AGORA É LEI – Viaduto 31 de março agora se chama Viaduto Therezinha Zerbini

No sábado de carnaval foi publicada no Diário Oficial do Município a sanção da Lei nº 16.846 de 09 de fevereiro de 2018. Trata-se da mudança do nome do Viaduto 31 de março para Therezinha Zerbini.

O projeto de lei é de autoria da vereadora Adriana Ramalho, líder da bancada do PSDB na Câmara Municipal de São Paulo (CMSP). A mudança foi proposta com base no programa Ruas de Memória, que nasceu na Comissão da Verdade da CMSP, e que pretende alterar o nome de ruas que homenageiam violadores de direitos humanos da ditadura militar. O viaduto foi denominado 31 de março para lembrar o dia do golpe.

Somos mais que 16%

Além disso, a vereadora Adriana Ramalho também aderiu ao projeto “Somos mais que 16%”, criado pela agência FCB, que promove a discussão sobre a estatística de que apenas 16% das ruas de São Paulo têm nome de mulheres. A intenção do projeto é incentivar o aumento das homenagens às mulheres, que também fazem a história da cidade.

Luta pela Anistia

A advogada Therezinha Zerbini foi uma ativista pelos direitos humanos e fundadora do Movimento Feminino pela Anistia, que defendeu o retorno de exilados políticos ao Brasil durante a ditadura militar. O movimento, iniciado em 1975, culminou na criação da Lei da Anistia.
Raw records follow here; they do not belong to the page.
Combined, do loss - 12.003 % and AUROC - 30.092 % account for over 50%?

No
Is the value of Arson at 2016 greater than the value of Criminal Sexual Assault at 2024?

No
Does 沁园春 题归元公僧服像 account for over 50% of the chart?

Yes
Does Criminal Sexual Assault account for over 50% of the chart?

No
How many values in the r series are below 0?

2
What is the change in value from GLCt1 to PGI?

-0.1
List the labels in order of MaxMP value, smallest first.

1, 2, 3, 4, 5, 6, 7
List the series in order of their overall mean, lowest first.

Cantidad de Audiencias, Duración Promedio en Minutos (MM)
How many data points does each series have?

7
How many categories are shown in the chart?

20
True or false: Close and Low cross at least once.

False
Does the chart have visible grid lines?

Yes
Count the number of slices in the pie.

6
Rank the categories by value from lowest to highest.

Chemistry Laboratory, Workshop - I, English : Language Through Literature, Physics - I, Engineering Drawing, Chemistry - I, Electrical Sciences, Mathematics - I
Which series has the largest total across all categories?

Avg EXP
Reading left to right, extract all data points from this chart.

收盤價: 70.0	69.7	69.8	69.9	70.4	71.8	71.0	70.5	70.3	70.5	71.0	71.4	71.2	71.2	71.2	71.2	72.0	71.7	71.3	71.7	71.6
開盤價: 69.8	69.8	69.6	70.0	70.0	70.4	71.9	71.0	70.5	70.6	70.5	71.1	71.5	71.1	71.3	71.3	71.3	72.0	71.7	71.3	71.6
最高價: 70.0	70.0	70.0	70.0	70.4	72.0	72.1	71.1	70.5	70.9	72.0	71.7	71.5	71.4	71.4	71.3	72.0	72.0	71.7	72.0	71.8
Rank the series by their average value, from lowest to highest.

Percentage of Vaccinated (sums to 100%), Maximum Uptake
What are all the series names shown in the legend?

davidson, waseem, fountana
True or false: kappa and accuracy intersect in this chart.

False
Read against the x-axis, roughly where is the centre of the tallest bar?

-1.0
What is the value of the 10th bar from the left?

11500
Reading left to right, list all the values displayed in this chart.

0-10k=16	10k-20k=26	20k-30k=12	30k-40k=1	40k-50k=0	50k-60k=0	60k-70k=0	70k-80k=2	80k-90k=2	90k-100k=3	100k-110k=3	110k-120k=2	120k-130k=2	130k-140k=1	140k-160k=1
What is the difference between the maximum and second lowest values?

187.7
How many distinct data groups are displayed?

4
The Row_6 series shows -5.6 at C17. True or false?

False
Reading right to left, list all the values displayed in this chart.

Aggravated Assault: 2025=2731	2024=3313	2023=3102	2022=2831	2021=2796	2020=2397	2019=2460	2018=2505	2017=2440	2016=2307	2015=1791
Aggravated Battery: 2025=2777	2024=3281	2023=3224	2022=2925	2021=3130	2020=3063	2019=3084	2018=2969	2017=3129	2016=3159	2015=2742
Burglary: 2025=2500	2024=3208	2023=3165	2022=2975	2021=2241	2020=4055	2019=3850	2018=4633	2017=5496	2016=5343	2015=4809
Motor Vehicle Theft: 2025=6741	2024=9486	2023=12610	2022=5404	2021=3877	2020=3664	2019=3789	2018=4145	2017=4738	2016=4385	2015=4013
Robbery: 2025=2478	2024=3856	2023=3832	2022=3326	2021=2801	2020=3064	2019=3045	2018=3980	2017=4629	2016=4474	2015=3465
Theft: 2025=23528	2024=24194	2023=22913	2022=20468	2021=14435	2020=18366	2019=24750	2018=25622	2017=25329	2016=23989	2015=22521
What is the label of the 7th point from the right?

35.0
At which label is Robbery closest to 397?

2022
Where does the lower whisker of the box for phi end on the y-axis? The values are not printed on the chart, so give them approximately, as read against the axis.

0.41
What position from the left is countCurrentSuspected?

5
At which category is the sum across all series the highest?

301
O marido de Therezinha, Euryale de Jesus Zerbini, foi um dos generais que resistiram à deposição de João Goulart e, por isso, foi preso e cassado pelo regime em 1964. Em 1970, a ativista passou oito meses presa, foi enquadrada na Lei de Segurança Nacional por ter intermediado o empréstimo do sítio para Frei Tito, onde foi realizado o Congresso da UNE, em Ibiúna.